Под глазами залегли тени — не просто синяки от усталости, а глубокие, фиолетовые впадины, свидетели бессонных ночей. Волосы, когда-то предмет моей гордости, были стянуты в небрежный узел на макушке. Я была на пятом месяце второй, незапланированной, но уже любимой беременности, и моё тело, казалось, объявило забастовку. Токсикоз, не отпускавший с первых недель, соседствовал с ноющей болью в пояснице и вечной, свинцовой усталостью.
— Ну что ты, мой хороший, что? — шептала я сыну. — Сейчас мама покачает…
В кухню вошел Виктор. Свежевыбритый, в наглаженной рубашке, пахнущий дорогим парфюмом и безмятежностью. Он был словно гость из другого мира — мира, где люди спят по ночам и завтракают не спеша.
— Доброе утро, — бодро сказал он, открывая холодильник. — Так, ты не забыла? Сегодня юбилей у мамы. Выезжаем через два часа.
Я медленно подняла на него глаза.
— Вить, я не смогу… — голос был тихим, почти неслышным за плачем Миши. — Я всю ночь не спала. Меня с самого утра тошнит от всего. Посмотри на Мишку, он горит весь. Может, ты один съездишь? Поздравишь маму от нас всех.
Виктор захлопнул дверцу холодильника с чуть большим усилием, чем требовалось.
— В смысле «не смогу»? Аня, это юбилей моей мамы! Шестьдесят лет. Она всех позвала, готовилась. И что я скажу? Что моя жена не приехала, потому что у неё плохое настроение? Она же обидится до слез.
— У меня не плохое настроение, Витя. Мне плохо. Физически, — я сделала акцент на последнем слове. — Мы не можем потащить больного ребенка на шумный праздник.
— Да что с ним станется?
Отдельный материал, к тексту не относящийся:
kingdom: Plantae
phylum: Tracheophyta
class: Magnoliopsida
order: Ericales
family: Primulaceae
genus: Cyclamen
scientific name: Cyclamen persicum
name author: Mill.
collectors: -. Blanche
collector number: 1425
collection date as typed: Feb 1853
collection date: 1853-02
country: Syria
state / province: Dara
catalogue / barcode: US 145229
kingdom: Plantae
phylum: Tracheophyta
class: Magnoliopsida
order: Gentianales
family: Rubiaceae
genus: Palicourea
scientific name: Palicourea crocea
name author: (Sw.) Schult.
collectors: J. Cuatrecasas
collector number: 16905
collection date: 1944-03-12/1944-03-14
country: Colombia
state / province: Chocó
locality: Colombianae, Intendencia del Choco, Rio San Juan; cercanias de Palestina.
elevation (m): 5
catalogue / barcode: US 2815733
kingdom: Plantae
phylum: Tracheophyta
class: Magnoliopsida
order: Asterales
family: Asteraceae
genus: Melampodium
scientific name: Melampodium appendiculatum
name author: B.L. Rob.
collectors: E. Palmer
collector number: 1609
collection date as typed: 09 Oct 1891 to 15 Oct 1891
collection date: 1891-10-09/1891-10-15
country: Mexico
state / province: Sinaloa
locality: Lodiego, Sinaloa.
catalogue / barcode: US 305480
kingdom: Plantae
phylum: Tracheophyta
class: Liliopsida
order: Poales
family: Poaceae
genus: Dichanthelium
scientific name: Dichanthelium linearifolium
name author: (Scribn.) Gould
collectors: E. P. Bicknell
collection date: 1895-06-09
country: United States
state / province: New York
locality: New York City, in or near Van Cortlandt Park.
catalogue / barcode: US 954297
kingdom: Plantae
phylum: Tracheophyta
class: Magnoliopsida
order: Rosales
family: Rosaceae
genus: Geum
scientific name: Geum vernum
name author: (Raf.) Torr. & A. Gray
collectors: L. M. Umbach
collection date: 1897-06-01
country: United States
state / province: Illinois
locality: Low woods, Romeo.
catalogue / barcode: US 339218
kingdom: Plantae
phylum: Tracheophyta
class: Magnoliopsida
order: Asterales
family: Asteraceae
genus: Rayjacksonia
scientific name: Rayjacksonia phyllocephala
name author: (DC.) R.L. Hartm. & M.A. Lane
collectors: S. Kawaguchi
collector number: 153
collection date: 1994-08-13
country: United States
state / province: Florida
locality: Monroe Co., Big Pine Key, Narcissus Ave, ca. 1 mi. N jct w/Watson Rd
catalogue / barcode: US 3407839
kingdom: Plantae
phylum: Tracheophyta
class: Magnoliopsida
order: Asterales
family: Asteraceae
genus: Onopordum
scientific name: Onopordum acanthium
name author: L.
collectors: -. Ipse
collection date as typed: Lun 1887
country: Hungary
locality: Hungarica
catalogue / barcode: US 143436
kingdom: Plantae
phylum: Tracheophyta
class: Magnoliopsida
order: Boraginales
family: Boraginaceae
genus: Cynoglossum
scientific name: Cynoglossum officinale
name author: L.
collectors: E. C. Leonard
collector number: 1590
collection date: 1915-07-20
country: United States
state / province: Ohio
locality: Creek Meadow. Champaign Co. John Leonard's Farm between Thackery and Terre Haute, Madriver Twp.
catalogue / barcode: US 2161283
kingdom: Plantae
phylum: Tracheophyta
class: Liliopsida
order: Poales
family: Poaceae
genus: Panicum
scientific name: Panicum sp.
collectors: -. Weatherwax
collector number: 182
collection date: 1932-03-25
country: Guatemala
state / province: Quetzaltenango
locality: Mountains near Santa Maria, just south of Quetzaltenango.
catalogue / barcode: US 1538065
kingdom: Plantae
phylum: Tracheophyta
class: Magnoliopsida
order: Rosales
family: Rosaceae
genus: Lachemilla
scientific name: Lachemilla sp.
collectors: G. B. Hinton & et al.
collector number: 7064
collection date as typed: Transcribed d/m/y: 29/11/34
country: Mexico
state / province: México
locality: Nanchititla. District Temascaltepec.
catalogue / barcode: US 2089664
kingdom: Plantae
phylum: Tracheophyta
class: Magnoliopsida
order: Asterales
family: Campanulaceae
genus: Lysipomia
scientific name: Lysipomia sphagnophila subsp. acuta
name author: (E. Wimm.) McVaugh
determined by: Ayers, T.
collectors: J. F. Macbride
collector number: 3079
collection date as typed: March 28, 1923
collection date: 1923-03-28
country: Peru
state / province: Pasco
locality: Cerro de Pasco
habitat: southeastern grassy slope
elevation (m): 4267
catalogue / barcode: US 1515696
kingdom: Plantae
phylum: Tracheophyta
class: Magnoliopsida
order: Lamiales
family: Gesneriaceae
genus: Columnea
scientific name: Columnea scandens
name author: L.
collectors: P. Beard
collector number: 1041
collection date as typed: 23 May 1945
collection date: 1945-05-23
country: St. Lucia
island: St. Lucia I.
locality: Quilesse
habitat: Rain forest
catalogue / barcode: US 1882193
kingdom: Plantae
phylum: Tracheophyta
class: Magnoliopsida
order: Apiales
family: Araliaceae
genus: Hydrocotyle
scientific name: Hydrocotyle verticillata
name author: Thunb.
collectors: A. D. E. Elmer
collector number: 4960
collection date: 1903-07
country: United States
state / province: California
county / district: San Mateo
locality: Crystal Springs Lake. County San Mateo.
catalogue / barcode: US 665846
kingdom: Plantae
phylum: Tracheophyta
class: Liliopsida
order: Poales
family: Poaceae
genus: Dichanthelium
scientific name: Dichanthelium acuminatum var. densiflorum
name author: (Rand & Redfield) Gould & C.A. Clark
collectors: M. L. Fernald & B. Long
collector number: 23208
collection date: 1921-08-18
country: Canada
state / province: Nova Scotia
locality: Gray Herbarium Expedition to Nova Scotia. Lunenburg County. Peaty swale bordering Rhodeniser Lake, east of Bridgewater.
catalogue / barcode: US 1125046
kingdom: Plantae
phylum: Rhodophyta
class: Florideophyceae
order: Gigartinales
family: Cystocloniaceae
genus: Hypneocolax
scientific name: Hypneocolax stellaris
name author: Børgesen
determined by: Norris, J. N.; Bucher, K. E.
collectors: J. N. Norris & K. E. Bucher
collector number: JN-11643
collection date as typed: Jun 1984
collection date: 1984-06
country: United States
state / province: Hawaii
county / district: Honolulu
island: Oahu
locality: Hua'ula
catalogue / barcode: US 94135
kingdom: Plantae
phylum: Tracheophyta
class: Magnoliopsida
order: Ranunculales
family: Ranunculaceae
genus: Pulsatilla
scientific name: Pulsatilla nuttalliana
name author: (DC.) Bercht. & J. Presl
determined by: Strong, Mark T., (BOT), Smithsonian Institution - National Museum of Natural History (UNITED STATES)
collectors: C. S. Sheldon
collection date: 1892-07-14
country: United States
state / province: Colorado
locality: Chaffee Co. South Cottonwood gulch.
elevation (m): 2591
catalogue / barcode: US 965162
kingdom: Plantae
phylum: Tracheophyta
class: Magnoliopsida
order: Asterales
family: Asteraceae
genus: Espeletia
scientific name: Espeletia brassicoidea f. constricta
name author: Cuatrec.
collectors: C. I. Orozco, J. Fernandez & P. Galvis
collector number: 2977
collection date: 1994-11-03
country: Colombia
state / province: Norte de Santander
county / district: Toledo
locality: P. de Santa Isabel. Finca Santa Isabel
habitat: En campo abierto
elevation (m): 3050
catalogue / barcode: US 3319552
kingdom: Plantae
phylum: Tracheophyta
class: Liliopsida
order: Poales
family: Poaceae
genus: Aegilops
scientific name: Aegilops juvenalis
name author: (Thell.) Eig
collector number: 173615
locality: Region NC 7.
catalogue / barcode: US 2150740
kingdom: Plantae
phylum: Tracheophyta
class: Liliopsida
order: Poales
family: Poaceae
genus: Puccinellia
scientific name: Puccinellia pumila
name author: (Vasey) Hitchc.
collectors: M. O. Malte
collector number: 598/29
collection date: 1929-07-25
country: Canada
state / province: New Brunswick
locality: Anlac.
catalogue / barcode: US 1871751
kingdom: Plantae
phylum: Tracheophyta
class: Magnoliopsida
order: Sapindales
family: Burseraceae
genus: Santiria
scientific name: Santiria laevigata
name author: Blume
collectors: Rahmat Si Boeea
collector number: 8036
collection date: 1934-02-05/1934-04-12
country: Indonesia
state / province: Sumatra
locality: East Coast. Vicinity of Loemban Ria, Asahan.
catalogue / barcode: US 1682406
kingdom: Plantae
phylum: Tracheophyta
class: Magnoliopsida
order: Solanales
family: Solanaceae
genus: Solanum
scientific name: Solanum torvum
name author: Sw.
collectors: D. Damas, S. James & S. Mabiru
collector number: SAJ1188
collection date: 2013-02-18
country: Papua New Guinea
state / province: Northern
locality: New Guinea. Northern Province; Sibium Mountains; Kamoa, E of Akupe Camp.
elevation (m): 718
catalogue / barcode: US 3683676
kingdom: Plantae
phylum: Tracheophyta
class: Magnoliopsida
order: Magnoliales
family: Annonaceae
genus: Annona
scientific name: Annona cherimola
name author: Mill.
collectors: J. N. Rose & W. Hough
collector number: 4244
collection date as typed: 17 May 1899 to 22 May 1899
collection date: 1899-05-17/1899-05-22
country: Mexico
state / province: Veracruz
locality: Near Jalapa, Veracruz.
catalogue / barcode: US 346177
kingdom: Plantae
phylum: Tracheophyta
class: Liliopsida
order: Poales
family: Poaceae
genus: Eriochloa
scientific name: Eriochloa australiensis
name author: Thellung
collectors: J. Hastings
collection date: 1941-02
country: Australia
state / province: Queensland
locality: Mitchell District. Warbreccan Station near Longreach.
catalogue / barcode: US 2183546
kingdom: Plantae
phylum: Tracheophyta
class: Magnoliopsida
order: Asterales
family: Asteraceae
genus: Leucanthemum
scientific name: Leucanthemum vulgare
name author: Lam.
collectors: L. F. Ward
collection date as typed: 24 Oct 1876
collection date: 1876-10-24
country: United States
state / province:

Подышит свежим воздухом на даче, только лучше будет! — отмахнулся он. — Аня, прекрати. Что сложного в том, чтобы просто приехать на несколько часов? Мама в твоем возрасте уже нас с сестрой вырастила и на заводе по две смены работала. И не жаловалась.
Именно тогда он и назвал меня эгоисткой. Этот аргумент был его любимым. Неоспоримым, как аксиома. Фигура его матери, Тамары Павловны, в его рассказах превращалась в монумент героической советской женщине, которая с легкостью жонглировала детьми, бытом и работой на вредном производстве. На фоне этого монумента я со своей тошнотой и усталостью выглядела капризной, избалованной лентяйкой.
Я опустила голову. Сил спорить не было. Любой спор требовал энергии, а её запасы были на нуле.
— Хорошо, Витя. Мы поедем.
Он удовлетворенно кивнул и вышел из кухни, оставив меня наедине с подгоревшей кашей, плачущим сыном и чувством полного, всепоглощающего бессилия.
Сборы превратились в пытку. Ни одно из «добеременных» платьев, конечно, не налезало. Единственное, что подходило — бесформенный сарафан. В нем я чувствовала себя похожей на бегемота в нарядной обертке. Я долго стояла перед зеркалом, пытаясь замазать тональным кремом следы усталости. Зеркало упрямо отражало бледное, измученное лицо с потухшими глазами.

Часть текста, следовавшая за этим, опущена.